Ma molto c’è ancora da fare e in tanti casi è facile eludere la normativa se si pensa che l’accesso a queste piattaforme, così come per i social, è vietato ai minori di 13 anni ma di fatto basta dichiarare un’età fasulla per entrare. Tra l’altro, è stato verificato che, quand’anche l’età dichiarata fosse inferiore, il robot continua a proporre contenuti non appropriati e sempre più espliciti. Il minore non può certo concludere un contratto validamente, eppure online tutto è fattibile anche se poi annullabile perché le società violano le norme relative all’età dei minori e all’utilizzo dei dati. In Italia in particolare l’age verification non esiste ma occorre intervenire con urgenza, gli strumenti esistono e anche gli enti certificatori sia pubblici sia privati.
Ha condiviso e rimarcato questa necessità Ernesto Caffo, presidente di Telefono Azzurro che, nell’esporre i dati dell’ultima ricerca “Tra realtà e metaverso”, ha messo in evidenza il problema dei rischi e della sicurezza online per i minori. Pur intervenendo tempestivamente dopo ogni segnalazione, il child sexual abuse e il cyberbullismo sono fenomeni preoccupanti per i quali è necessario fare di più.
«I bambini sono sempre più connessi, sempre più precocemente in età prescolare e in modo più immersivo (in media tre ore al giorno) e i dati che forniscono alle diverse piattaforme e aziende aumentano - ha dichiarato Caffo -. Inoltre, nella rete i bambini costruiscono una propria identità che può essere rubata e falsificata. Occorre, quindi, un’attenzione sempre maggiore all’ascolto dei bambini per renderli più consapevoli dei diritti che hanno nella rete».
A fronte di queste considerazioni si apre anche il tema delle competenze digitali sottolineato da diversi relatori durante il convegno, che riguarda la privacy, l’empatia digitale, la gestione della cybersicurezza e del cyber bullismo.
Come ha sottolineato Milena Santerini, docente di Pedagogia generale in Università Cattolica e coordinatrice di Mediavox, Osservatorio sull’odio online «è importante rendere coscienti i ragazzi dell’ipnosi delle immagini, dell’effetto gregge, degli aspetti cospiratori, del ruolo degli algoritmi. Il web è un habitat favorevole per la violenza tra bambini (cyberbullismo, revenge porn) perché l’emotività è spesso più legata all’indignazione e alla rabbia che non all’emulazione del bene. E gli adulti che scatenano l’hate speech non sono un buon esempio».

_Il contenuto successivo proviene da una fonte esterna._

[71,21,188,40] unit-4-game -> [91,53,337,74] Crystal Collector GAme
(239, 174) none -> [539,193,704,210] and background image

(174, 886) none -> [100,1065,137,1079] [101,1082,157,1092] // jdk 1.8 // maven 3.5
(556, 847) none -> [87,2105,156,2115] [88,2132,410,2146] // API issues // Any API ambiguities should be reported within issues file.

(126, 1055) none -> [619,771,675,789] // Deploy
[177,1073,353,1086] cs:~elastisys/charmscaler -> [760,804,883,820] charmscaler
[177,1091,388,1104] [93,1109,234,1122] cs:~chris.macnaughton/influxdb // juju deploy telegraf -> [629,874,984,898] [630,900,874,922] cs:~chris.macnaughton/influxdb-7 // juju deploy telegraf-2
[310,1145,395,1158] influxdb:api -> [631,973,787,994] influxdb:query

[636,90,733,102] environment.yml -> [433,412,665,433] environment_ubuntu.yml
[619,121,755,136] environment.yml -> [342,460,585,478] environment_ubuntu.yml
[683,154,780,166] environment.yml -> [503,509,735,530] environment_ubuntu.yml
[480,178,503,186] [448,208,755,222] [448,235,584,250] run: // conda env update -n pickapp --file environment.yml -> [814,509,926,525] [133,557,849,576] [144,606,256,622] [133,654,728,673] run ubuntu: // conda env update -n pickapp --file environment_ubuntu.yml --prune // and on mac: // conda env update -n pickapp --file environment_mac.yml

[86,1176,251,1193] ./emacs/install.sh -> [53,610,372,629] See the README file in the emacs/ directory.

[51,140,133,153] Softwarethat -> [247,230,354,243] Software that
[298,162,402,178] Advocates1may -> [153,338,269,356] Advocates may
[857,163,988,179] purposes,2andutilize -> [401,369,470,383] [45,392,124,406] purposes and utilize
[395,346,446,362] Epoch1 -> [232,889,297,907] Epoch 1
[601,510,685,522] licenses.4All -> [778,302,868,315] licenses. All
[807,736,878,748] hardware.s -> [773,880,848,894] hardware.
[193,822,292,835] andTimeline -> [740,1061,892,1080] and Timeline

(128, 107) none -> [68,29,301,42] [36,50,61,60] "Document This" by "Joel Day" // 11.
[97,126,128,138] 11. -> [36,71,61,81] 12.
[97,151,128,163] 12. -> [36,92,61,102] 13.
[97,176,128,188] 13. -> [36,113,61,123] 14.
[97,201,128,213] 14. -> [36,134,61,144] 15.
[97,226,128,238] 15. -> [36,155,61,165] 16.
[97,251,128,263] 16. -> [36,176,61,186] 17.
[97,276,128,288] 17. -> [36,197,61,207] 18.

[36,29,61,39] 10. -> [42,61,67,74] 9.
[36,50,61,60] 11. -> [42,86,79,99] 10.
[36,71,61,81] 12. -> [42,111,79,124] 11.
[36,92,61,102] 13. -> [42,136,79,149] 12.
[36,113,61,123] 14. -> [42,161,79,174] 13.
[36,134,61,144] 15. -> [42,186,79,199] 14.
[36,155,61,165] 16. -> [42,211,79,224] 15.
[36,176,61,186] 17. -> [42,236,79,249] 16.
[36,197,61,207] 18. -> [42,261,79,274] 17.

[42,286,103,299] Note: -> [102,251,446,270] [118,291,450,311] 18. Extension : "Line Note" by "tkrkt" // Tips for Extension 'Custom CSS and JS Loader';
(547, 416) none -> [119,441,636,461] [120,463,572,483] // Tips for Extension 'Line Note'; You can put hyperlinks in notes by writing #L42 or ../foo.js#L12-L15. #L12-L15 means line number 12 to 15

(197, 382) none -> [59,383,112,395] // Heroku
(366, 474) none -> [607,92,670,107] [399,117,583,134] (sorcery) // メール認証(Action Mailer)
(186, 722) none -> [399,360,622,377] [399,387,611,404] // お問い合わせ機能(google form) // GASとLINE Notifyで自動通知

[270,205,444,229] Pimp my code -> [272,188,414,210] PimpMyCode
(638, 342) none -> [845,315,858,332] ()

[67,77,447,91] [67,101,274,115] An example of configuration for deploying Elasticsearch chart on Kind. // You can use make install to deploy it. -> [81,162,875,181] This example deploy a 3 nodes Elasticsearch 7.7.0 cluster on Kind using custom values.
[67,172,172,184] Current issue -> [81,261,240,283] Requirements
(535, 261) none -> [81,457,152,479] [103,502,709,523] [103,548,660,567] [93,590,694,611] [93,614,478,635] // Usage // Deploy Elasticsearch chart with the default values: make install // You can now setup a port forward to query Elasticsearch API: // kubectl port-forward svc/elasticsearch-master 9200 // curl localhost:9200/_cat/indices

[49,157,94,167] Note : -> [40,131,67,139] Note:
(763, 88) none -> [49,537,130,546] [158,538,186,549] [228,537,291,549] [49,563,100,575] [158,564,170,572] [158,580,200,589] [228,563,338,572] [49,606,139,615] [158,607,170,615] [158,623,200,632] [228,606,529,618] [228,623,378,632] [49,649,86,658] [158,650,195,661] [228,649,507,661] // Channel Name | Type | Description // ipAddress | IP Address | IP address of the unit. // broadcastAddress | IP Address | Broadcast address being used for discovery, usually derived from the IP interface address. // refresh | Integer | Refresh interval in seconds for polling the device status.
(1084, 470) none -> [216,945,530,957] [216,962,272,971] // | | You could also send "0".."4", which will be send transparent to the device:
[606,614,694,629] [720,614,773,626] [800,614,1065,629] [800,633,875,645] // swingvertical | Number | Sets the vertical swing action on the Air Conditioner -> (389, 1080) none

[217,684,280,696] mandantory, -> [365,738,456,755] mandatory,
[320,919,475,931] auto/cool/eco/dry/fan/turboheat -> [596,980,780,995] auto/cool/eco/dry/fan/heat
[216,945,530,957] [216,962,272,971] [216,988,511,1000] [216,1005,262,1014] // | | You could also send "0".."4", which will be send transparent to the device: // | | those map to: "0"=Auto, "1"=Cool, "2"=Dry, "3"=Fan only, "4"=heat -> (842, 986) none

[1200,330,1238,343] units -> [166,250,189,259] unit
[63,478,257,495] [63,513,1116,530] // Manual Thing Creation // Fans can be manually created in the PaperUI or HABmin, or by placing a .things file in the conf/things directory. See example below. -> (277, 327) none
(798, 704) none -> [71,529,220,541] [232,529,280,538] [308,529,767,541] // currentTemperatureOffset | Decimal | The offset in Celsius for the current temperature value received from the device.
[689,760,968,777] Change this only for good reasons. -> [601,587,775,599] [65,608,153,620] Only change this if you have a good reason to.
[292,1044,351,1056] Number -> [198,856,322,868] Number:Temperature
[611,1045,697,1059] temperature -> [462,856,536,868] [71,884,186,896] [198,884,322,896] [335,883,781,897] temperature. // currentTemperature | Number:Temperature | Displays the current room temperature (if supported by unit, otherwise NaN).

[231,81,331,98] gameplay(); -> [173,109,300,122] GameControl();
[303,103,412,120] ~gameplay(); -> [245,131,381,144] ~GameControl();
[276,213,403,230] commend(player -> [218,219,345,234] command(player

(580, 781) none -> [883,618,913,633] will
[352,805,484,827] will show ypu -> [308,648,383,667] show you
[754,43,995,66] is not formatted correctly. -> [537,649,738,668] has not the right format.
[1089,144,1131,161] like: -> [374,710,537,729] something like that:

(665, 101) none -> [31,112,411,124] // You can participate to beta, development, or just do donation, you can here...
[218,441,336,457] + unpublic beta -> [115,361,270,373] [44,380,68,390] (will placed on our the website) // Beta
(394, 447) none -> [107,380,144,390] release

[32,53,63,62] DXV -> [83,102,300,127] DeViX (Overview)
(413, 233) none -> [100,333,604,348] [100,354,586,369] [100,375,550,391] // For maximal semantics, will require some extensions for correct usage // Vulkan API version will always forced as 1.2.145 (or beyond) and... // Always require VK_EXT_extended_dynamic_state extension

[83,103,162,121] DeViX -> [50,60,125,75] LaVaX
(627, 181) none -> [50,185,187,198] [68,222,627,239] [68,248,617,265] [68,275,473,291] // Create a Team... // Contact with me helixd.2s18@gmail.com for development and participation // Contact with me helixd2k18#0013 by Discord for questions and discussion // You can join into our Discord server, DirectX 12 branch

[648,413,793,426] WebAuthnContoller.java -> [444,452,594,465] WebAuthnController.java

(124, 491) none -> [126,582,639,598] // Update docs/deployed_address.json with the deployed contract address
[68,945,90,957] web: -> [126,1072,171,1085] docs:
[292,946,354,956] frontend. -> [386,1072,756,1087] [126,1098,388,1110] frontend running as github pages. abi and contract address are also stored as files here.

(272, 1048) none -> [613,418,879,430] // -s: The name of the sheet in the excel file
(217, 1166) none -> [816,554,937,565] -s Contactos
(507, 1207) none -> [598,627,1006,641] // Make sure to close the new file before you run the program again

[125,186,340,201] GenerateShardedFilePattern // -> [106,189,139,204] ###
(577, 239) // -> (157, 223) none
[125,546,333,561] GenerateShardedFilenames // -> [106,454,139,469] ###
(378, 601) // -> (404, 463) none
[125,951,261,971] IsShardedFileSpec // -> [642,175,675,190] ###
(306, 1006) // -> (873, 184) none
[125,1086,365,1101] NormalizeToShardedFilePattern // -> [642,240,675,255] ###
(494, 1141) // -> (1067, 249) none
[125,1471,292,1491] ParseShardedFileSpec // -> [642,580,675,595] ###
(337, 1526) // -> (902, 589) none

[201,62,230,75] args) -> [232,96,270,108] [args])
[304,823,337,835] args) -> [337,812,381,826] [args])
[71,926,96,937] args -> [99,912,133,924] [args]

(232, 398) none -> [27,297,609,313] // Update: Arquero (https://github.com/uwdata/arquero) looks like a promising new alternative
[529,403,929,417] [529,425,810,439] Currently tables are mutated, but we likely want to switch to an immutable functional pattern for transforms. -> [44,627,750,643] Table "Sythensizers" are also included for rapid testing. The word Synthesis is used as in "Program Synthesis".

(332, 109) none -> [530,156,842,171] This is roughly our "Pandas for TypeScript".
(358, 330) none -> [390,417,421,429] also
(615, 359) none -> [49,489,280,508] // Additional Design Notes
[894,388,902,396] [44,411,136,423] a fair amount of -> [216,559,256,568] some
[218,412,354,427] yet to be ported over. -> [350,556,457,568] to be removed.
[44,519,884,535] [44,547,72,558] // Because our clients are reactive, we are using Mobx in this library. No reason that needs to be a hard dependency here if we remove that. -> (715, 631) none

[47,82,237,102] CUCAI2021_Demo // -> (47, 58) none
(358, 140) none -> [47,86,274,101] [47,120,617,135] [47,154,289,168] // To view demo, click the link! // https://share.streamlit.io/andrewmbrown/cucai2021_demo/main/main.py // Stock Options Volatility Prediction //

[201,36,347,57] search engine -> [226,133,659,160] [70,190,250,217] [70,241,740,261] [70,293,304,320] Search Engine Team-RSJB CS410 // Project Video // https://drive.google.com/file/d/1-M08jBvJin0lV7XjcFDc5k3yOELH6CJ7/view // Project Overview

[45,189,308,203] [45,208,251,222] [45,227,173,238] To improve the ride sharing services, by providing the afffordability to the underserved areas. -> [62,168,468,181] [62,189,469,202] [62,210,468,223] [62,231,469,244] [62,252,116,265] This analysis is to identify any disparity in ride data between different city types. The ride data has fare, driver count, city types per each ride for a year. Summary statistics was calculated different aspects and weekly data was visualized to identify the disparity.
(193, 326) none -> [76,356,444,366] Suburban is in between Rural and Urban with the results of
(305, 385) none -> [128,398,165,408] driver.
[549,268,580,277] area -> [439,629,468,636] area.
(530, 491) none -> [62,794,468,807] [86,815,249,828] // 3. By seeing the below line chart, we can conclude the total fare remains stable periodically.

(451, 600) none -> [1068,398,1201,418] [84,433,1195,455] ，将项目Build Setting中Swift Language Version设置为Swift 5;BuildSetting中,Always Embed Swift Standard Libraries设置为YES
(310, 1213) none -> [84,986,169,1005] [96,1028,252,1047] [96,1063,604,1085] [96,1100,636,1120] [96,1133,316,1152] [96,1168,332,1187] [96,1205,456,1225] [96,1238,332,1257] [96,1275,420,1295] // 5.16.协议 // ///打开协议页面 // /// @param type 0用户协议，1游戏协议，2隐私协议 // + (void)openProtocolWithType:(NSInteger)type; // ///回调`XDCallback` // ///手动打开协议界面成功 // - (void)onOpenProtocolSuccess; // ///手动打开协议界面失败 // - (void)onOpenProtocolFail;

Dobbiamo imparare a vedere i bambini e gli adolescenti come “spettautori”, ovvero consumatori, fruitori e produttori di contenuti al tempo stesso. Secondo la docente si aprono tre sfide sul web oggi: riusciremo a trasformare in un processo solidale i contenuti del gaming che ora propone soprattutto video giochi basati su violenza, guerra, uso della donna strumentale? Il metaverso apre nuovi scenari ma l’isolamento sociale e l’invasione nella privacy profonda dei ragazzi sono dietro l’angolo. Sapremo trovare un equilibrio? L’intelligenza artificiale è spesso usata per copiare i compiti. Troveremo il modo di delimitare il confine tra realtà virtuale e realtà? Un punto, quest’ultimo, condiviso da Annamaria Tarantola, presidente Fondazione Centesimus Annus Pro Pontefice, intervenuta al convegno per ribadire l’insegnamento della dottrina sociale della Chiesa che mette al centro di ogni azione e di ogni relazione il rispetto per la persona umana.
La realtà del digitale non lascia scampo. Anche i titoli in borsa si sono concentrati sull’intelligenza artificiale. Il tema d’ora in poi non sarà se accettare o meno di interfacciarsi con l’intelligenza artificiale, ma in che modo. Dati alla mano raccolti nel settembre 2020, Giovanna Mascheroni, docente di Sociologia dell’Università Cattolica, ha riportato che il 46% delle famiglie italiane con bambini piccoli (0-8 anni) aveva uno smart speaker e che il 30% dei bambini interagiva con Alexa, smart toys, dispositivi indossabili, oltre che con smartphone, tablet e pc.
Silvia Castagna, responsabile Relazioni istituzionali e Key clients, BVA Doxa, riferendosi ai dati emersi dalla ricerca su 800 ragazzi tra i 12 e i 18 anni e 800 genitori, ha spiegato che sia genitori sia ragazzi sono d’accordo rispetto alla pericolosità della rete e se circa la metà dei minori si è trovato in situazioni spiacevoli c’è una consapevolezza da parte dei ragazzi della preoccupazione dei genitori che, pur essendo connessi in media 2,3 ore al giorno (non molto meno dei figli) si sottovalutano rispetto alle competenze digitali e quindi amplificano le paure. Inoltre, come ha sottolineato Mascheroni, i genitori sono rassegnati alla sorveglianza, non si preoccupano della profilazione dei bambini attraverso i dati raccolti da questi strumenti.
Un altro rischio su cui riflettere è quello finanziario. Come gli adulti, anche i minori che entrano nelle piattaforme di e-commerce possono acquistare, attratti anche dalle rateizzazioni offerte senza interessi. E questo vale anche per l’acquisto dei bit coin (il 15% degli utilizzatori ha meno di 15 anni!). «Si tratta di attività molto rischiose perché non hanno un valore intrinseco, e non c’è una regolamentazione che tutela questi servizi finanziari a cui sono esposti gli adolescenti» - ha detto Alessandra Staderini, vice capo servizio Educazione finanziaria in Banca d’Italia.
La necessità di un’educazione digitale degli adulti, e degli educatori in particolare, è emersa chiaramente in molti degli interventi del convegno, tanto che nelle conclusioni Giuseppe Riva, direttore dello Humane technology Lab, l’ha riconosciuta come «l’idea su cui puntare per guidare i giovani verso comportamenti corretti. E l’Università, quale centro educativo, ha il compito di dare linee guida».